The 1998 law contained thousands of earmarks. To ensure that all earmarks were fully funded, Congress mandated that spending take place at allocated levels even if revenues didn’t match expectations. This first happened in 2008, when Congress had to appropriate $8 billion to keep the Highway Trust Fund solvent (see “Net Transfers”). Another $7 billion was added in 2009, nearly $20 billion in 2010, and a total of $30 billion more in 2012, 2013, and 2014. In the 2015 reauthorization of the law, Congress simply appropriated $70.1 billion to cover excessive spending over the following five years.

This more-or-less took the gloves off of deficit spending. Now, no one in Congress, the Federal Transit Administration, the transit industry, or metropolitan transportation planning agencies worried about the cost-effectiveness of spending because Congress could simply appropriate more money to spend. This was less true in state highway agencies, most of which were still spending only the amount of federal and state user fees that Congress and the states had dedicated to their use.

These two laws explain the mechanisms that allowed transit spending to wildly grow in the past three decades.
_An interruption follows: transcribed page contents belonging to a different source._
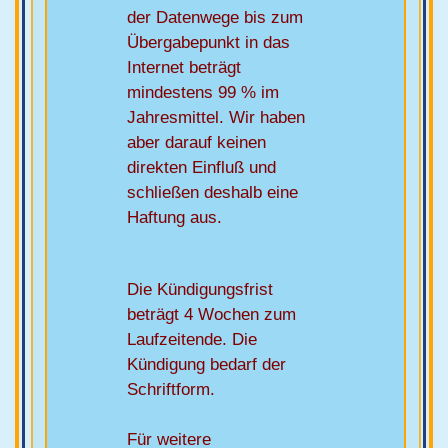
der Datenwege bis zum
Übergabepunkt in das
Internet beträgt
mindestens 99 % im
Jahresmittel. Wir haben
aber darauf keinen
direkten Einfluß und
schließen deshalb eine
Haftung aus.
Die Kündigungsfrist
beträgt 4 Wochen zum
Laufzeitende. Die
Kündigung bedarf der
Schriftform.
Für weitere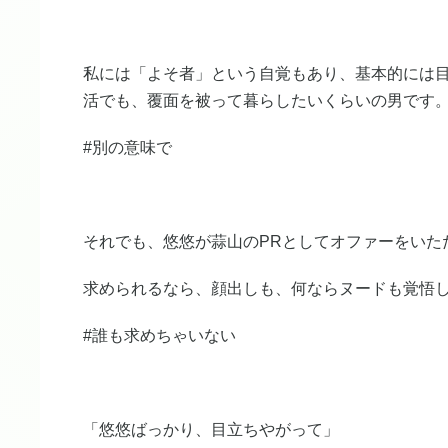
私には「よそ者」という自覚もあり、基本的には目
活でも、覆面を被って暮らしたいくらいの男です
#別の意味で
それでも、悠悠が蒜山のPRとしてオファーをい
求められるなら、顔出しも、何ならヌードも覚悟
#誰も求めちゃいない
「悠悠ばっかり、目立ちやがって」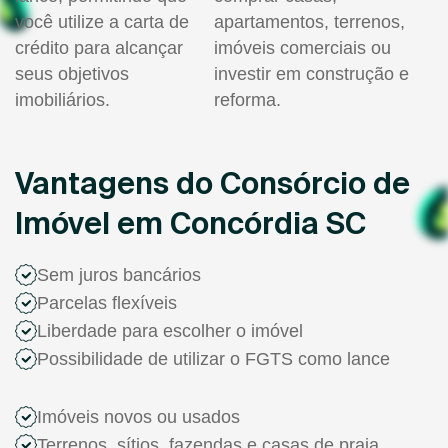
você utilize a carta de
apartamentos, terrenos,
crédito para alcançar
imóveis comerciais ou
seus objetivos
investir em construção e
imobiliários.
reforma.
Vantagens do Consórcio de
Imóvel em Concórdia SC
Sem juros bancários
Parcelas flexíveis
Liberdade para escolher o imóvel
Possibilidade de utilizar o FGTS como lance
Imóveis novos ou usados
Terrenos, sítios, fazendas e casas de praia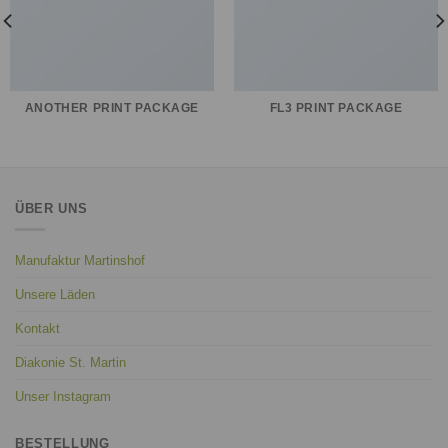
ANOTHER PRINT PACKAGE
FL3 PRINT PACKAGE
ÜBER UNS
Manufaktur Martinshof
Unsere Läden
Kontakt
Diakonie St. Martin
Unser Instagram
BESTELLUNG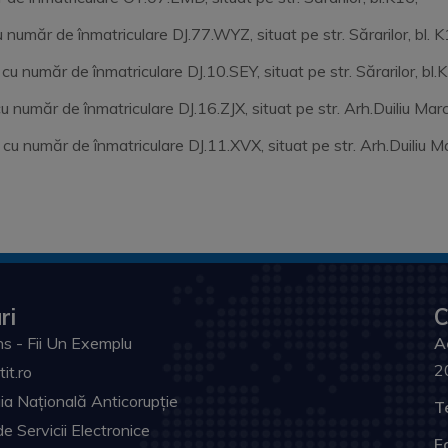
 număr de înmatriculare DJ.77.WYZ, situat pe str. Sărarilor, bl. 
cu număr de înmatriculare DJ.10.SEY, situat pe str. Sărarilor, bl
număr de înmatriculare DJ.16.ZJX, situat pe str. Arh.Duiliu Marcu
cu număr de înmatriculare DJ.11.XVX, situat pe str. Arh.Duiliu Ma
ri
C
s - Fii Un Exemplu
A
2
tit.ro
ia Națională Anticorupție
T
de Servicii Electronice
F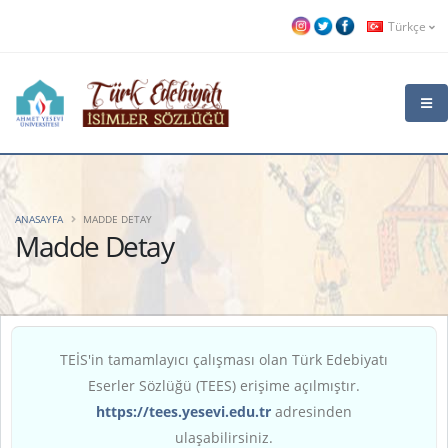
Türkçe
ANASAYFA
MADDE DETAY
Madde Detay
TEİS'in tamamlayıcı çalışması olan Türk Edebiyatı
Eserler Sözlüğü (TEES) erişime açılmıştır.
https://tees.yesevi.edu.tr
adresinden
ulaşabilirsiniz.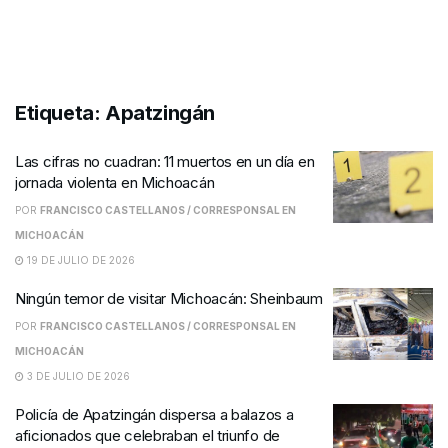
Etiqueta:
Apatzingán
Las cifras no cuadran: 11 muertos en un día en
jornada violenta en Michoacán
POR
FRANCISCO CASTELLANOS / CORRESPONSAL EN
MICHOACÁN
19 DE JULIO DE 2026
Ningún temor de visitar Michoacán: Sheinbaum
POR
FRANCISCO CASTELLANOS / CORRESPONSAL EN
MICHOACÁN
3 DE JULIO DE 2026
Policía de Apatzingán dispersa a balazos a
aficionados que celebraban el triunfo de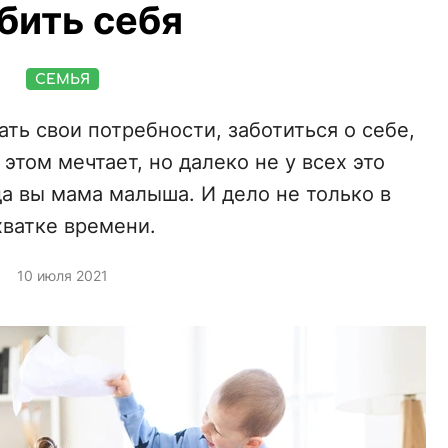
бить себя
СЕМЬЯ
ть свои потребности, заботиться о себе,
этом мечтает, но далеко не у всех это
да вы мама малыша. И дело не только в
хватке времени.
10 июля 2021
But they don’t really explain how we got to the point that such laws made sense.

In 1982, economist Mancur Olson suggested that societies that enjoy long periods of stability will “accumulate more collusionsand organizations for collective action over time.” Olson called these groups “distributional coalitions” because their goal was not economic growth but redistribution of existing economic productivity. Such coalitions, he said, “slow down a society’s capacity to adopt new technologies and to reallocate resources in response to changing conditions, and thereby reduce the rate of economic growth.”

­Olson and his 1982 book.

This perfectly describes what has happened to U.S. transportation policy in recent decades. The transit lobby, consisting of rail contractors, transit unions, environmental groups, and the transit agencies themselves, issued a steady drumbeat of propaganda that became conventional wisdom simply because so few challenged it.

Transit advocates are totally upfront about this, opposing new roads because they increase mobility–which highway opponents call induced demand but I call increased economic productivity. Instead, they support transit as a way of “getting people out of their cars,” in other words, out of low-cost transportation and onto high-cost transportation, which reduces economic productivity.

All transportation is subsidized, they say, so people shouldn’t calculate the subsidies to transit or ask why transit subsidies need to be a hundred times greater, per passenger mile, than highway subsidies. The latest rallying cry is that transit should be measured by “social equity” goals rather than transportation goals; never mind that transit taxes are terribly inequitable. In reality, the main goal of the transit lobby is to redistribute monies earned by people who drive cars to transit programs, even if those programs do nothing to improve transportation.

Many economists believed that Olson deserved a Nobel Prize for his work, but unfortunately before he was awarded one he died at the relatively young age of 66. He also died before finding a way to counter the destructive activities of distributional coalitions, suggesting only that it had something to do with protecting property rights and adopting sensible economic policies. Ultimately, his research seemed to show that the power of distributional coalitions is only ended through major calamities such as losing a war.

We have to hope that it doesn’t come to that. It is clear we need to turn away from transportation policies based on slogans and absurd claims that it is somehow better to spend money on transportation modes that most Americans never use instead of on modes that we use every day.